Telegram virou ferramenta estratégica às vésperas das eleições
Telegram virou ferramenta estratégica às vésperas das eleições

Grupos de bolsonaristas têm feito mais referências ao termo “mesários” em conversas no aplicativo Telegram. A palavra, que foi mencionada apenas 2 vezes em janeiro, agora já soma 163. O crescimento se dá ao mesmo tempo em que o TSE (Tribunal Superior Eleitoral) proibiu que o eleitor entre na cabine de votação com o aparelho de celular, que deve ser deixado com o mesário.

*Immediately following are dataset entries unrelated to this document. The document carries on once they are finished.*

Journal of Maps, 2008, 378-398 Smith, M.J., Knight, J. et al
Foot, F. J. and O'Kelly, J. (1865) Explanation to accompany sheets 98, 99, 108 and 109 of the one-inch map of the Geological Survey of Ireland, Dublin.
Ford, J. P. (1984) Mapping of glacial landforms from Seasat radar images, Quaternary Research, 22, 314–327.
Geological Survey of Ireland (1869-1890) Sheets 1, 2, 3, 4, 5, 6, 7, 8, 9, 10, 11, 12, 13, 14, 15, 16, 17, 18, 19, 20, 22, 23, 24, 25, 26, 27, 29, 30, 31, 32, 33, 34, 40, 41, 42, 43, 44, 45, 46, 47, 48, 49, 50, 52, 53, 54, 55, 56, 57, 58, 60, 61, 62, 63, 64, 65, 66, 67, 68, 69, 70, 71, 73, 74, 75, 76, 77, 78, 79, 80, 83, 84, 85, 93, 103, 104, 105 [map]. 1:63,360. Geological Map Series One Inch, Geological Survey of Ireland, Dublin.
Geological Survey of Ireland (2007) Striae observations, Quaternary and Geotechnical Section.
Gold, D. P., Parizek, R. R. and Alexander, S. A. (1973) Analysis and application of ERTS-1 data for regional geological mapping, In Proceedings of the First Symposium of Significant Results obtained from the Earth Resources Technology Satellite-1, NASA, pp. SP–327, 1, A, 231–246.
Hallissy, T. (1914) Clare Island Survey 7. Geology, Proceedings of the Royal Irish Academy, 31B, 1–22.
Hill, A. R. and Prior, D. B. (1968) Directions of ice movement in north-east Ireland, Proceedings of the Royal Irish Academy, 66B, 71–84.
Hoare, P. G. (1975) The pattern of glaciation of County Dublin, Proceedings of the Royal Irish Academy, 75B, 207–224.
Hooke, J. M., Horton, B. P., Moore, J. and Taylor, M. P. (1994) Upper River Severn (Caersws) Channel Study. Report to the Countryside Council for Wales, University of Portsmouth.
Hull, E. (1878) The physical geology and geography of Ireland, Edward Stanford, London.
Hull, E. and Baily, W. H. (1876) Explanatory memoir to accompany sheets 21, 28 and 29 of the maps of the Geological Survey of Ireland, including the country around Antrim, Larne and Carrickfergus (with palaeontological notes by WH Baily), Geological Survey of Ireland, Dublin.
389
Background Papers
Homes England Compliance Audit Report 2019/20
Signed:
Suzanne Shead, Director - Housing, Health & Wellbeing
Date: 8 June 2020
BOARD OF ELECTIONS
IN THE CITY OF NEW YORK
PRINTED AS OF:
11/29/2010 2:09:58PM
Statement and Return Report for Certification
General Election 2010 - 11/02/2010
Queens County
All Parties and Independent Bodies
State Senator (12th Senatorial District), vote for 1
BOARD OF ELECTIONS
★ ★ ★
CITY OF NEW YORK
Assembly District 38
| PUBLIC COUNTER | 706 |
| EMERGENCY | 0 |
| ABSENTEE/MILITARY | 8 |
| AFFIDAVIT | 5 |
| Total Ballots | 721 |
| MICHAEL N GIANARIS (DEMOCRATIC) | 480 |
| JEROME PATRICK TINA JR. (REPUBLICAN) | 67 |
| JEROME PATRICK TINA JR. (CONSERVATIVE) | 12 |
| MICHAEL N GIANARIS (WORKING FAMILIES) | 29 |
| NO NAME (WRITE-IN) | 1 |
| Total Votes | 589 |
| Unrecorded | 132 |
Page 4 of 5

A decisão foi anunciada no dia 25 de agosto pelo ministro Alexandre de Moraes, presidente do TSE. Ele também determinou que o eleitor será impedido de acessar a urna caso desrespeite a regra. A medida visa garantir o sigilo do voto e evitar fotos ou gravações da urna eletrônica.

Os 121 grupos formados por apoiadores de Bolsonaro (PL) são mapeados pelo Media Studies, da Universidade de Virginia, nos Estados Unidos.

De acordo com o STE, 2 milhões de pessoas devem trabalhar como mesários neste ano, sendo que 830 mil (43%) se ofereceram espontaneamente – em 2018 foram 430 mil voluntários. As informações são do G1.

Monitoramento

Os 121 grupos formados por apoiadores de Bolsonaro (PL) são mapeados pelo Media Studies, da Universidade de Virginia, nos Estados Unidos. A organização constatou que o uso do termo ‘mesário’ aumentou mês a mês ao longo do ano. O crescimento se dá a partir de julho, quando se começa a discutir a obrigação de o eleitor deixar o celular com o mesário. Em agosto, o termo passa de 86 para 163.

Antes, só havia números acima dos dois dígitos em abril e maio, mês em que foi encerrada a inscrição voluntária de mesários. Bolsonaristas fizeram um movimento em favor da inscrição de mesários, porém a ação não ganhou força na rede pró-presidente.

"Gente, o mais importante é votar. Ele [Moraes] quer aumentar a abstinência de votos e criar condições para o tumulto. Deixem os celulares em casa ou, então, levem, usem o título digital e deixe a porr* do celular com o mesário", escreve um dos bolsonaristas preocupados com a medida.